SWIGLAL, a wrapper for and component of the LALSuite (ascl:2012.021) gravitational wave detection and analysis libraries, which are primarily written in C, makes LALSuite routines directly accessible to Python and Octave scripts.

[ascl:2012.021]
LALSuite: LIGO Scientific Collaboration Algorithm Library Suite

LALSuite contains numerous gravitational wave analysis libraries. Written primarily in C, the libraries include math and signal analysis packages such as for vector manipulation, FFT, statistics, time-domain filtering, and numerical and signal injection routines. The libraries also include date and time and datatype factory routines, in addition to general and support tools and a variety of Python packages.
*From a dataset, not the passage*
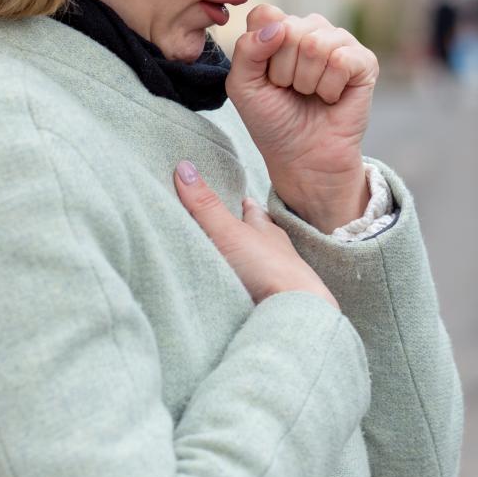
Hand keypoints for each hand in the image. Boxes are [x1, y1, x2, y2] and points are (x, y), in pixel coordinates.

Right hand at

Also included are packages for gravitational waveform and noise generation, burst gravitational wave data analysis, inspiral and ringdown CBC gravitational wave data analysis, pulsar and continuous wave gravitational wave data analysis, and Bayesian inference data analysis. Various wrappers and other tools are also included.

[ascl:2012.020]
BlackHawk: Black hole evaporation calculator

BlackHawk calculates the Hawking evaporation spectra of any black hole distribution. Written in C, the program enables users to compute the primary and secondary spectra of stable or long-lived particles generated by Hawking radiation of the distribution of black holes, and to study their evolution in time.